Opera review: The Book of My Shames is really about the search for love

Tenor Isaiah Bell’s solo show combines comedy with poignant operatics

The Book of My Shames. Photo by Dahlia Katz

 
 

City Opera Vancouver presents The Book of My Shames to May 20 at 7:30 pm at The Firehall Arts Centre

 

AT THE VERY beginning of The Book of My Shames, Isaiah Bell tells the audience that this is not a show that’s all about him. He then notes that it is, in fact, a show all about him. 

This gets a laugh, but the fact is that both things are true. The Book of Shames, which the Victoria-based tenor created with director Sean Guist, is a deeply personal piece rooted in Bell’s formative years. On the other hand, its deeper theme is that of the hole Bell has felt at the core of his being, a void he has tried to fill with everything from drugs and hopeless crushes on straight boys to a successful career as an opera singer.

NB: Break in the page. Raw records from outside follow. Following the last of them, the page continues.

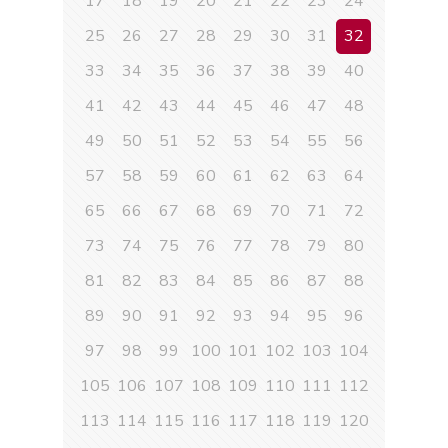
17
18
19
20
21
22
23
24
25
26
27
28
29
30
31
32
33
34
35
36
37
38
39
40
41
42
43
44
45
46
47
48
49
50
51
52
53
54
55
56
57
58
59
60
61
62
63
64
65
66
67
68
69
70
71
72
73
74
75
76
77
78
79
80
81
82
83
84
85
86
87
88
89
90
91
92
93
94
95
96
97
98
99
100
101
102
103
104
105
106
107
108
109
110
111
112
113
114
115
116
117
118
119
120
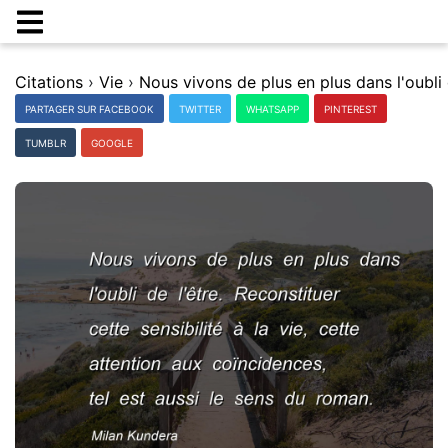
Citations
›
Vie
›
PARTAGER SUR FACEBOOK
TWITTER
WHATSAPP
PINTEREST
TUMBLR
GOOGLE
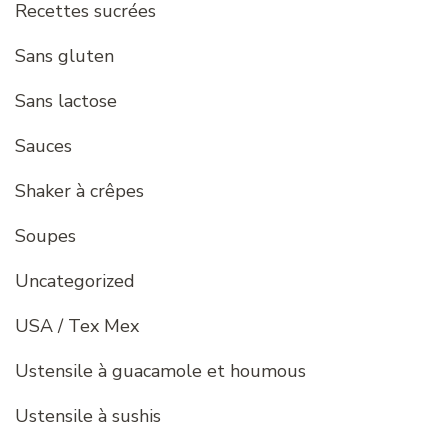
Recettes sucrées
Sans gluten
Sans lactose
Sauces
Shaker à crêpes
Soupes
Uncategorized
USA / Tex Mex
Ustensile à guacamole et houmous
Ustensile à sushis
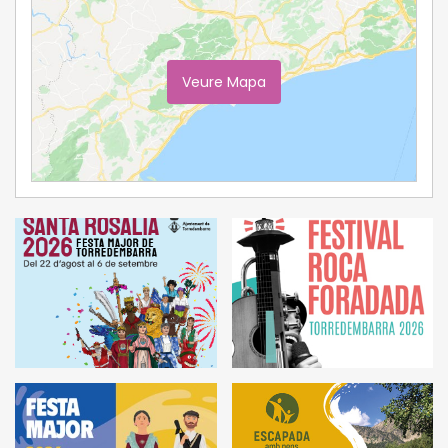
Veure Mapa
Ampliar Mapa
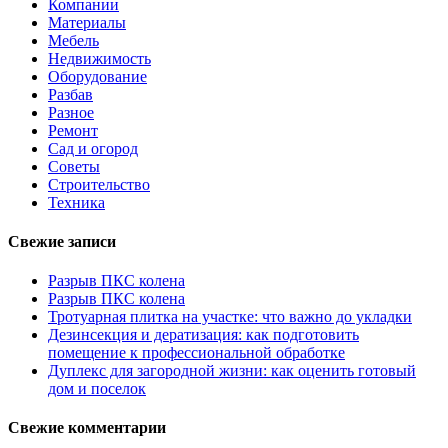
Компании
Материалы
Мебель
Недвижимость
Оборудование
Разбав
Разное
Ремонт
Сад и огород
Советы
Строительство
Техника
Свежие записи
Разрыв ПКС колена
Разрыв ПКС колена
Тротуарная плитка на участке: что важно до укладки
Дезинсекция и дератизация: как подготовить
помещение к профессиональной обработке
Дуплекс для загородной жизни: как оценить готовый
дом и поселок
Свежие комментарии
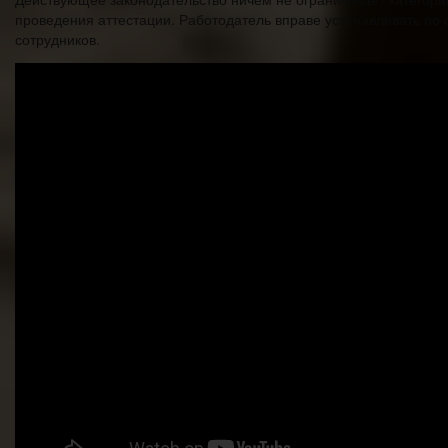
проведения аттестации. Работодатель вправе устанавливать п
сотрудников.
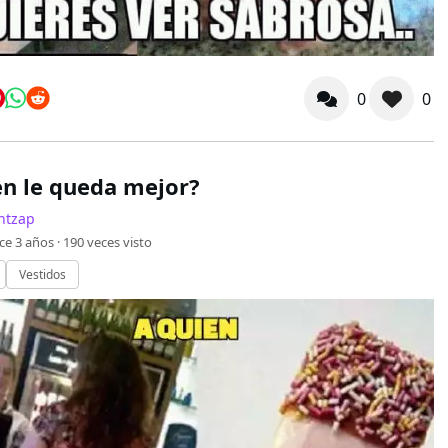
0
0
en le queda mejor?
ntzap
ce 3 años ·
190
veces visto
Vestidos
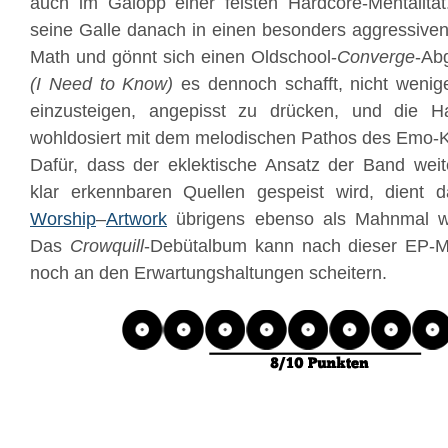
auch im Galopp einer feisten Hardcore-Mentalität
seine Galle danach in einen besonders aggressiven
Math und gönnt sich einen Oldschool-
Converge
-Ab
(I Need to Know)
es dennoch schafft, nicht wenig
einzusteigen, angepisst zu drücken, und die H
wohldosiert mit dem melodischen Pathos des Emo-K
Dafür, dass der eklektische Ansatz der Band weit
klar erkennbaren Quellen gespeist wird, dient 
Worship
–
Artwork
übrigens ebenso als Mahnmal wie
Das
Crowquill
-Debütalbum kann nach dieser EP-Mes
noch an den Erwartungshaltungen scheitern.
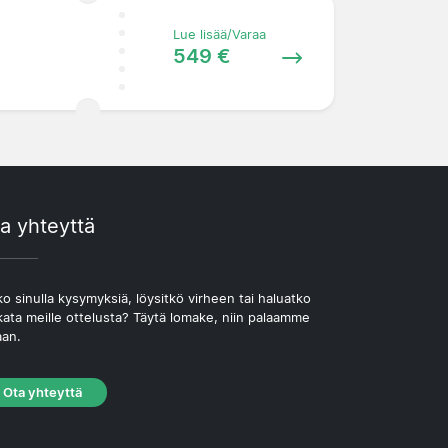
Lue lisää/Varaa
549 €
a yhteyttä
o sinulla kysymyksiä, löysitkö virheen tai haluatko
kata meille ottelusta? Täytä lomake, niin palaamme
aan.
Ota yhteyttä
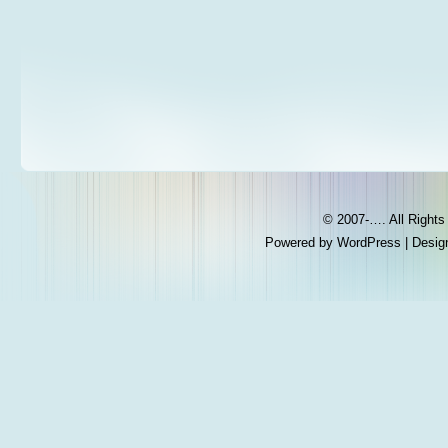
© 2007-…. All Right
Powered by
WordPress
| Desig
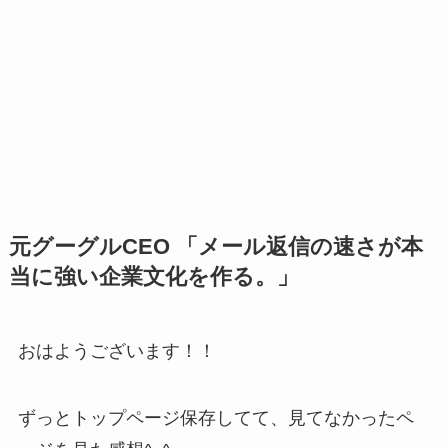
元グーグルCEO 「メール返信の速さが本
当に強い企業文化を作る。」
おはようございます！！
ずっとトップページ保存してて、見てなかったペ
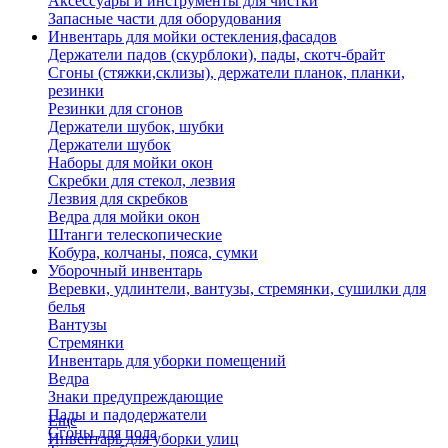
Аксессуары и инструменты для чистки
Запасные части для оборудования
Инвентарь для мойки остекления,фасадов
Держатели падов (скурблоки), пады, скотч-брайт
Сгоны (стяжки,склизы), держатели планок, планки,
резинки
Резинки для сгонов
Держатели шубок, шубки
Держатели шубок
Наборы для мойки окон
Скребки для стекол, лезвия
Лезвия для скребков
Ведра для мойки окон
Штанги телескопические
Кобура, колчаны, пояса, сумки
Уборочный инвентарь
Веревки, удлинтели, вантузы, стремянки, сушилки для
белья
Вантузы
Стремянки
Инвентарь для уборки помещений
Ведра
Знаки предупреждающие
Пады и падодержатели
Еще
Сгоны для пола
Инвентарь для уборки улиц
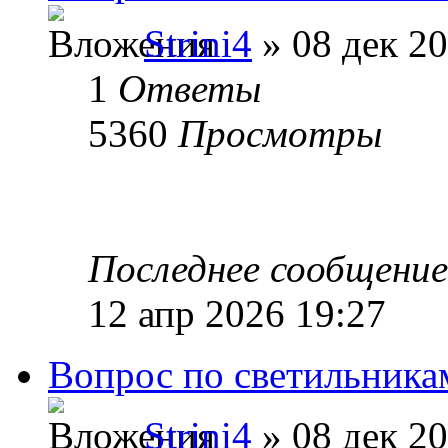
Strini4
» 08 дек 20
1
Ответы
5360
Просмотры
Последнее сообщени
12 апр 2026 19:27
Вопрос по светильника
Strini4
» 08 дек 20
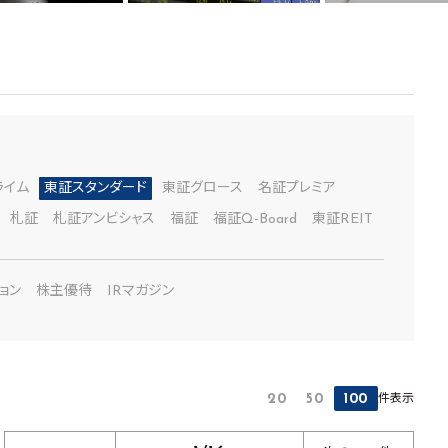
ライム
東証スタンダード
東証グロース
名証プレミア
札証
札証アンビシャス
福証
福証Q-Board
東証REIT
ョン
株主優待
IRマガジン
件表示
20
50
100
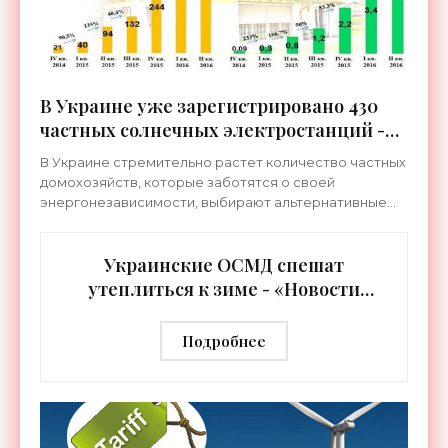
В Украине уже зарегистрировано 430
частных солнечных электростанций -
«Новости Электроники»
В Украине стремительно растет количество частных
домохозяйств, которые заботятся о своей
энергонезависимости, выбирают альтернативные
источники энергии и устанавливают солнечные
панели для
Украинские ОСМД спешат
утеплиться к зиме - «Новости
Электроники»
Подробнее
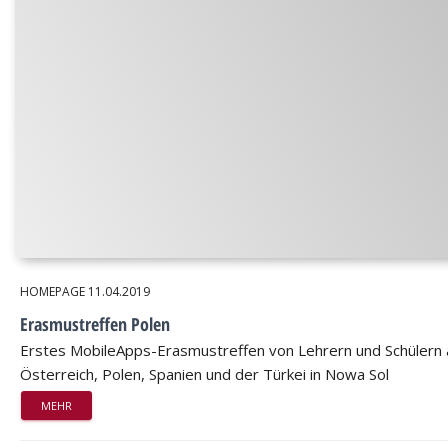
HOMEPAGE
11.04.2019
Erasmustreffen Polen
Erstes MobileApps-Erasmustreffen von Lehrern und Schülern 
Österreich, Polen, Spanien und der Türkei in Nowa Sol
MEHR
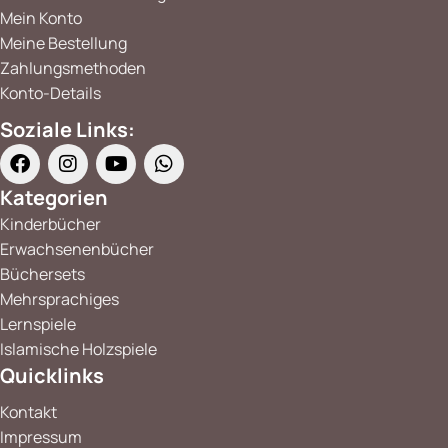
Mein Konto
Meine Bestellung
Zahlungsmethoden
Konto-Details
Soziale Links:
Kategorien
Kinderbücher
Erwachsenenbücher
Büchersets
Mehrsprachiges
Lernspiele
Islamische Holzspiele
Quicklinks
Kontakt
Impressum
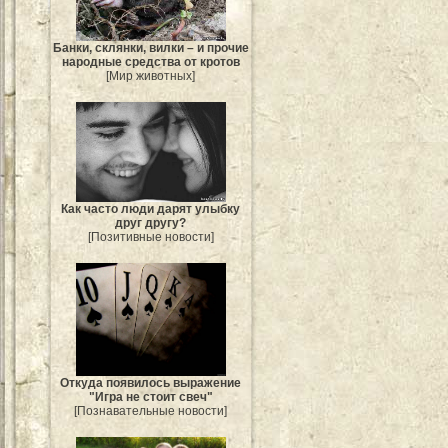
Банки, склянки, вилки – и прочие
народные средства от кротов
[Мир животных]
Как часто люди дарят улыбку
друг другу?
[Позитивные новости]
Откуда появилось выражение
"Игра не стоит свеч"
[Познавательные новости]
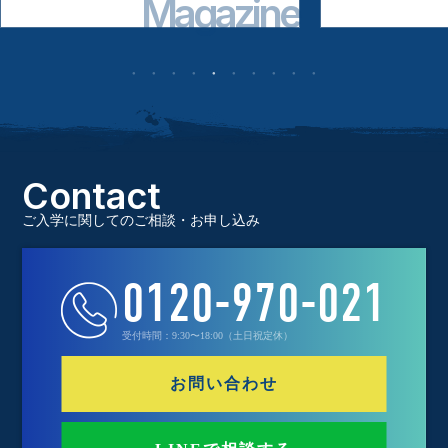
zine
Magazine
Contact
ご入学に関してのご相談・お申し込み
0120-970-021
受付時間：9:30〜18:00（土日祝定休）
お問い合わせ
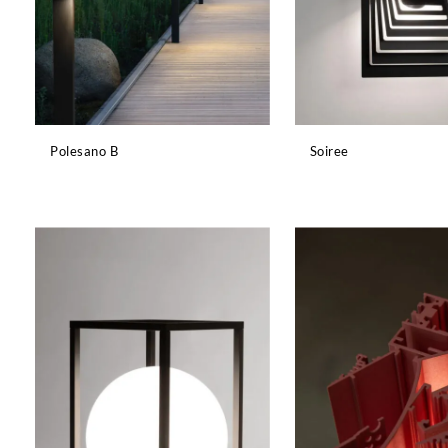
Polesano B
Soiree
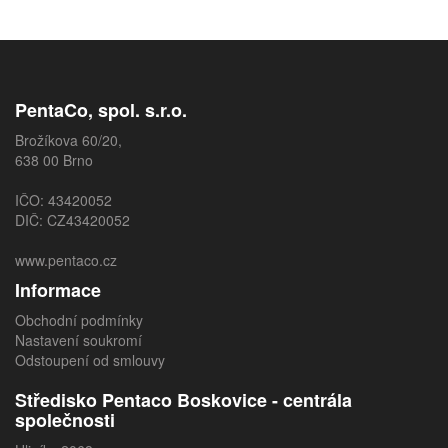
PentaCo, spol. s.r.o.
Brožíkova 60/20,
638 00 Brno
IČO: 43420052
DIČ: CZ43420052
www.pentaco.cz
Informace
Obchodní podmínky
Nastavení soukromí
Odstoupení od smlouvy
Středisko Pentaco Boskovice - centrála
společnosti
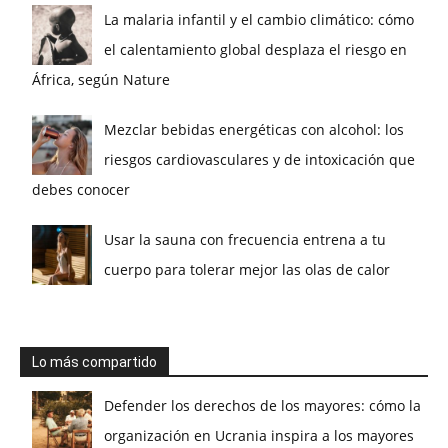
La malaria infantil y el cambio climático: cómo
el calentamiento global desplaza el riesgo en
África, según Nature
Mezclar bebidas energéticas con alcohol: los
riesgos cardiovasculares y de intoxicación que
debes conocer
Usar la sauna con frecuencia entrena a tu
cuerpo para tolerar mejor las olas de calor
Lo más compartido
Defender los derechos de los mayores: cómo la
organización en Ucrania inspira a los mayores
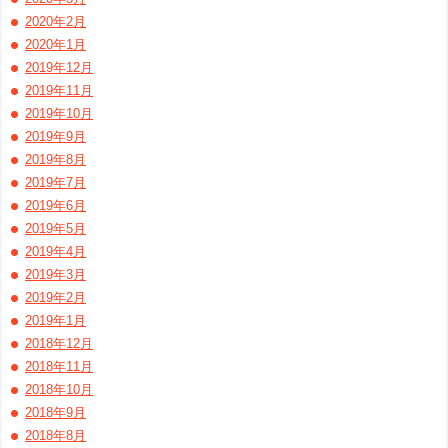
2020年2月
2020年1月
2019年12月
2019年11月
2019年10月
2019年9月
2019年8月
2019年7月
2019年6月
2019年5月
2019年4月
2019年3月
2019年2月
2019年1月
2018年12月
2018年11月
2018年10月
2018年9月
2018年8月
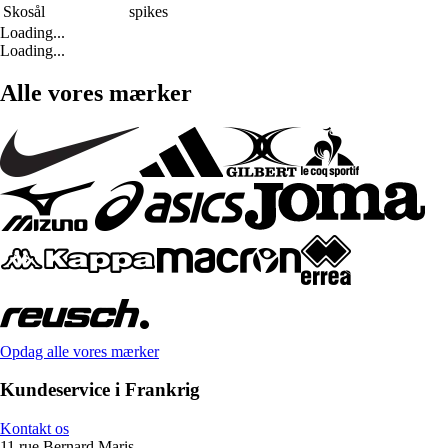
Skosål
spikes
Loading...
Loading...
Alle vores mærker
Opdag alle vores mærker
Kundeservice i Frankrig
Kontakt os
11 rue Bernard Maris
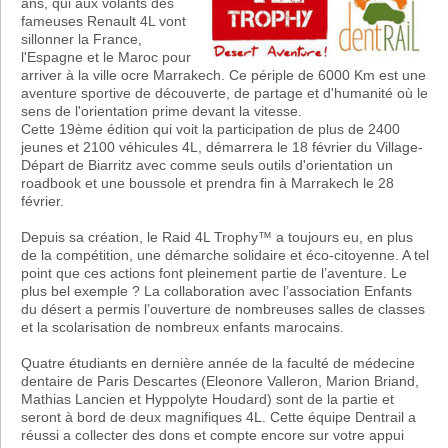
ans, qui aux volants des
fameuses Renault 4L vont
sillonner la France,
l'Espagne et le Maroc pour
arriver à la ville ocre Marrakech. Ce périple de 6000 Km est une
aventure sportive de découverte, de partage et d'humanité où le
sens de l'orientation prime devant la vitesse.
Cette 19ème édition qui voit la participation de plus de 2400
jeunes et 2100 véhicules 4L, démarrera le 18 février du Village-
Départ de Biarritz avec comme seuls outils d'orientation un
roadbook et une boussole et prendra fin à Marrakech le 28
février.
Depuis sa création, le Raid 4L Trophy™ a toujours eu, en plus
de la compétition, une démarche solidaire et éco-citoyenne. A tel
point que ces actions font pleinement partie de l’aventure. Le
plus bel exemple ? La collaboration avec l’association Enfants
du désert a permis l’ouverture de nombreuses salles de classes
et la scolarisation de nombreux enfants marocains.
Quatre étudiants en dernière année de la faculté de médecine
dentaire de Paris Descartes (Eleonore Valleron, Marion Briand,
Mathias Lancien et Hyppolyte Houdard) sont de la partie et
seront à bord de deux magnifiques 4L. Cette équipe Dentrail a
réussi a collecter des dons et compte encore sur votre appui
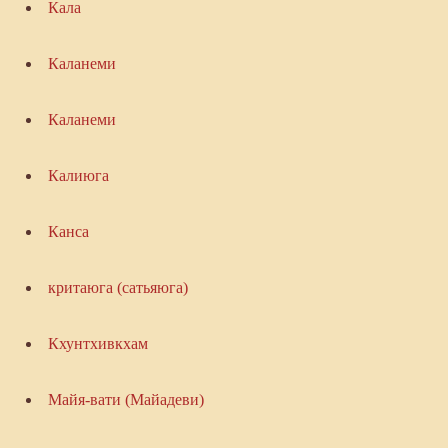
Кала
Каланеми
Каланеми
Калиюга
Канса
критаюга (сатьяюга)
Кхунтхивкхам
Майя-вати (Майадеви)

What’s missing, Bell finally comes to realize, is (spoiler alert) love, and that lends The Book of My Shames a universality that goes beyond the specifics of its creator’s lived experiences.

Some of those experiences are downright harrowing; at one point Bell recollects having grown up in a fundamentalist doomsday religious group of the speaking-in-tongues variety, during which time he had the good fortune to avoid all but a little “light molestation”.

By the time his family left the cult, Bell was poised to enter public middle school as an “alien” with no exposure to pop culture and a predilection for dressing like a 1930s gangster, complete with fedora.

Bell manages to balance the painful with the funny by deftly avoiding the poles of mawkishness and self-deprecation. As a result, he invites us to laugh with him and not at him, and to empathize with his sadness rather than pity him in his worst moments.

It doesn’t hurt that he has the delivery and timing of a seasoned standup comic and the voice of an angel. Well, maybe not quite an angel, per se, unless you can imagine a winged cherub singing about mutual masturbation.

Bell is a prodigiously gifted tenor—when he’s not performing his own material, he can be found singing the works of Britten, Handel, and Bach on stages all over North America—but he often wrings the most emotional intensity out of his own songs when he reins things in and delivers the lyrics in an almost-spoken style. 

Throughout the show, he receives sensitive sonic support from the quartet of pianist Perri Lo, percussionist Dominique Bernath, violinist Angela Cavados, and cellist Amy Laing. Co-creator Guist gets an off-stage vocal cameo during a reading of Bell’s 11th-grade “emo drama”, Fly on the Wall. This is a creative team that gets just about every detail right, allowing Bell to shine at centre stage.

If that isn’t love, I don’t know what is.